In an appearance with Larry King on Larry King Live on December 1, 2003, Tripp talked about living with breast cancer. On the subject of her successful invasion of privacy lawsuit against the federal government, Tripp said she actually came out behind financially because of attorneys' fees and the derailment of her government career. She also said her violations of Lewinsky's privacy and the Clinton administration's violations of her privacy were not equivalent, as the Clinton administration's leaking of her employment history was illegal. She noted that although her wiretapping was also illegal, she was able to avoid prosecution for such by accepting immunity in exchange for her testimony.
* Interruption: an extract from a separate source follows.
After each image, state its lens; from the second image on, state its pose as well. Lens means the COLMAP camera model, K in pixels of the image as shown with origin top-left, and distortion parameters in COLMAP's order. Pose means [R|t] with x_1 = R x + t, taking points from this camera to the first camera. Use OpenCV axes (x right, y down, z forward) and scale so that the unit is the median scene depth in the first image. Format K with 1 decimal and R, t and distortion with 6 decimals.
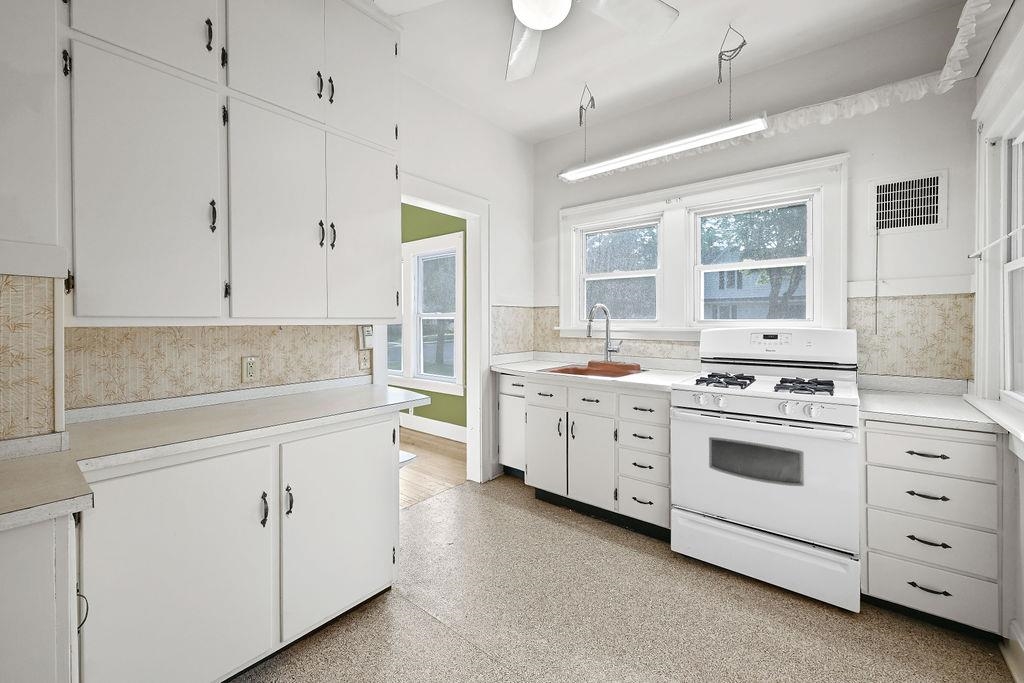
lens RADIAL K [[418.8, 0, 512.6], [0, 418.8, 327.0], [0, 0, 1]] dist [-0.000289, -0.000159]
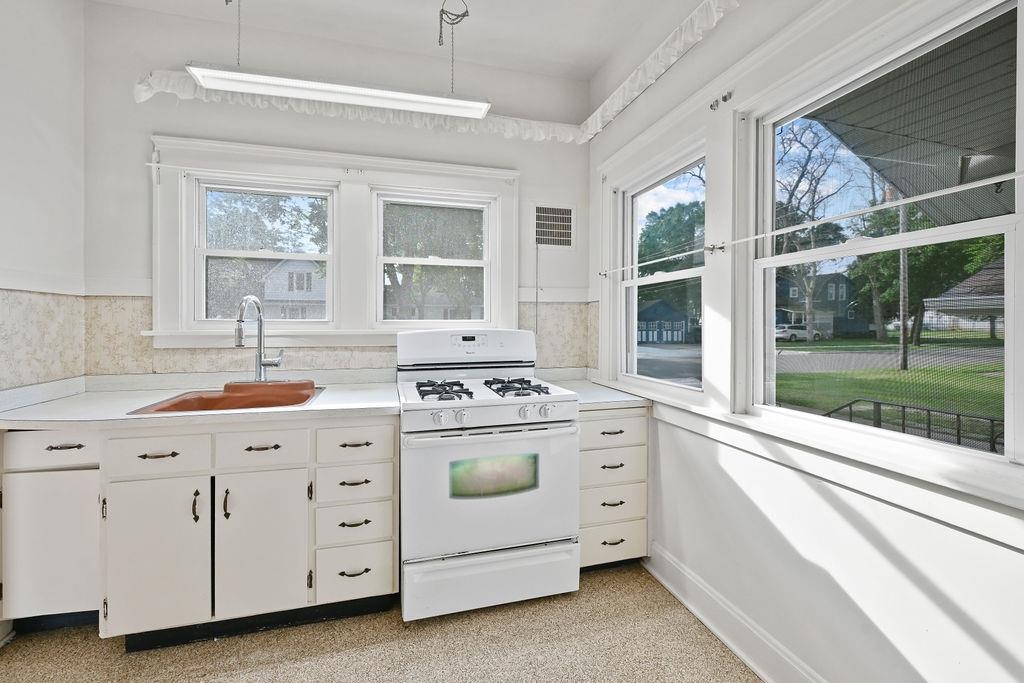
lens RADIAL K [[418.8, 0, 512.6], [0, 418.8, 327.0], [0, 0, 1]] dist [-0.000289, -0.000159]
pose [[0.584709, -0.006014, 0.811221, -0.109185], [0.008991, 0.999959, 0.000933, -0.003192], [-0.811193, 0.006748, 0.584739, 0.350189]]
In 2018, Tripp said that "she was the victim of 'a real high-tech lynching'" (referencing a statement by Clarence Thomas made in 1991). Tripp died after a brief battle with pancreatic cancer at the age of 70 on April 8, 2020. Later in December 2020, Tripp's memoir, A Basket of Deplorables: What I Saw Inside the Clinton White House, was posthumously published.

==Portrayals==
Tripp was portrayed by John Goodman in recurring Saturday Night Live sketches. Tripp had mixed feelings about the impression, saying she was amused by most of the sketches, but mentioning that at least one had hurt her feelings.

Tripp was portrayed by Sarah Paulson in the television series Impeachment: American Crime Story, which premiered on September 7, 2021, on FX.